> _EXERCISE_
The line containing "79 191 330.54" marks the end: output every line of the data up to it, and that line too, exactly as written.

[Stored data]
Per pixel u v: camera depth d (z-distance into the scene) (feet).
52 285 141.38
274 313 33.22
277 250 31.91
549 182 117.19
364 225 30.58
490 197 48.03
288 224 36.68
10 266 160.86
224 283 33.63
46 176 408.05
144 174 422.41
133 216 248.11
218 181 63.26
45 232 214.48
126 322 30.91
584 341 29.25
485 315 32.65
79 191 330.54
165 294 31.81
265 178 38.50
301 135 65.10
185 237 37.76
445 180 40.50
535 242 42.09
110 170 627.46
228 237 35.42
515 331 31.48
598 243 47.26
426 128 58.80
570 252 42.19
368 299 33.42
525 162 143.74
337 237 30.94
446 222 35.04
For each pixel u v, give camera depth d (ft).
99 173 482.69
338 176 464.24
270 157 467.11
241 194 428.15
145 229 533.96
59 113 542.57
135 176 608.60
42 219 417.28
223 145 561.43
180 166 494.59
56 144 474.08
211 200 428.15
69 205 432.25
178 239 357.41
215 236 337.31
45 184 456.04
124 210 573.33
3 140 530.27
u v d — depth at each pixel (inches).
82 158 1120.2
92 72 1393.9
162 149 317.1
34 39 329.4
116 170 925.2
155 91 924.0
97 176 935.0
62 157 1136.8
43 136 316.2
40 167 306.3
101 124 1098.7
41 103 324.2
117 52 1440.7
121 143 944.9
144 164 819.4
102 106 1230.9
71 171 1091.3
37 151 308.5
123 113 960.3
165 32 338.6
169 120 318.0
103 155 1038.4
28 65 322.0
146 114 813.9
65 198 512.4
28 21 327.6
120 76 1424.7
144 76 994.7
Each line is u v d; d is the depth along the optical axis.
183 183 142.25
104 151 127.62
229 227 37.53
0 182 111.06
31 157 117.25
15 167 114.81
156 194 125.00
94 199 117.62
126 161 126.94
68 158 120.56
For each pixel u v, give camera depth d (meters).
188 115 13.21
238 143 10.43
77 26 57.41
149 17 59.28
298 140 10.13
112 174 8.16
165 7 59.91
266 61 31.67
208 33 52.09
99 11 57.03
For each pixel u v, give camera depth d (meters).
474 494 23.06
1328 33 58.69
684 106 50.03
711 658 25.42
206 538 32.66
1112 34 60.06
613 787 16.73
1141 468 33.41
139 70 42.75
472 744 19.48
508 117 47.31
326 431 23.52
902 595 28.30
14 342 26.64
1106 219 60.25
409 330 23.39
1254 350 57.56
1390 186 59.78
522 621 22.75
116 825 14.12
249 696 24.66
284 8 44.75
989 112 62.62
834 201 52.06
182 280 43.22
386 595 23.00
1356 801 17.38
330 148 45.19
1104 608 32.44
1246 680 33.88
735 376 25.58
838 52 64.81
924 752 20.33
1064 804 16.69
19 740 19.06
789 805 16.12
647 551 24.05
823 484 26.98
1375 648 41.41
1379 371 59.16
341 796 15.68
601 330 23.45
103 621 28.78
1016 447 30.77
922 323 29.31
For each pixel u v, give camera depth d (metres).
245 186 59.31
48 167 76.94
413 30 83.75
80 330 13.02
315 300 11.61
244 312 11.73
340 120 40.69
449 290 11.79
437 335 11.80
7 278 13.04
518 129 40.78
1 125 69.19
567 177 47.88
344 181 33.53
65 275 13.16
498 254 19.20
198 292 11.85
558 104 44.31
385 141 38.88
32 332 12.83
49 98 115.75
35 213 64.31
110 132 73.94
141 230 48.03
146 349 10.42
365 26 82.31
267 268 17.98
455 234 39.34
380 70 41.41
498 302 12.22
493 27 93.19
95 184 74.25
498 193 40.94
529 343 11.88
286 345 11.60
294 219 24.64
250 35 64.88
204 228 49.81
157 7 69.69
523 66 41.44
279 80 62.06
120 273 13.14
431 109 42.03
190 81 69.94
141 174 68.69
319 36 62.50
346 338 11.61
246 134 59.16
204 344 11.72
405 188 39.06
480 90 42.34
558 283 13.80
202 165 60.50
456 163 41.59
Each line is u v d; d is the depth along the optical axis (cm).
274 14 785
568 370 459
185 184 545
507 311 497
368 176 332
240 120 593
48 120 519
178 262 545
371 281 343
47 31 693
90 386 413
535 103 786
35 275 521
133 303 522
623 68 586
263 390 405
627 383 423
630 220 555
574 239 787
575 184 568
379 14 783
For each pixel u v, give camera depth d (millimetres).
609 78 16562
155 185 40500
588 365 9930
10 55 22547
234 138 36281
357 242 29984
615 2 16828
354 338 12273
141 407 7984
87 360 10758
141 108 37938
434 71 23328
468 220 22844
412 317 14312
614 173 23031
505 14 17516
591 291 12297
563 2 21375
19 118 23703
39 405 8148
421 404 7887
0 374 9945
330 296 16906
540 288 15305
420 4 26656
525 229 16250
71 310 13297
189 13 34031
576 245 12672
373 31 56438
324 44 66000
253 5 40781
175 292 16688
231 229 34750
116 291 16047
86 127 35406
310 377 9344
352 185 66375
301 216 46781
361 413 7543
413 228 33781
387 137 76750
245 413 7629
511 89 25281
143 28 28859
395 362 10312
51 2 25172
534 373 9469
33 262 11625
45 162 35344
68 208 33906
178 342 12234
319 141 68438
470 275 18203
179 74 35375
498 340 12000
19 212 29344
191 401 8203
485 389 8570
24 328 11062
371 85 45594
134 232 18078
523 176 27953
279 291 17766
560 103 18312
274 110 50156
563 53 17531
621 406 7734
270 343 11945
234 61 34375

> _SOLUTION_
Per pixel u v: camera depth d (z-distance into the scene) (feet).
52 285 141.38
274 313 33.22
277 250 31.91
549 182 117.19
364 225 30.58
490 197 48.03
288 224 36.68
10 266 160.86
224 283 33.63
46 176 408.05
144 174 422.41
133 216 248.11
218 181 63.26
45 232 214.48
126 322 30.91
584 341 29.25
485 315 32.65
79 191 330.54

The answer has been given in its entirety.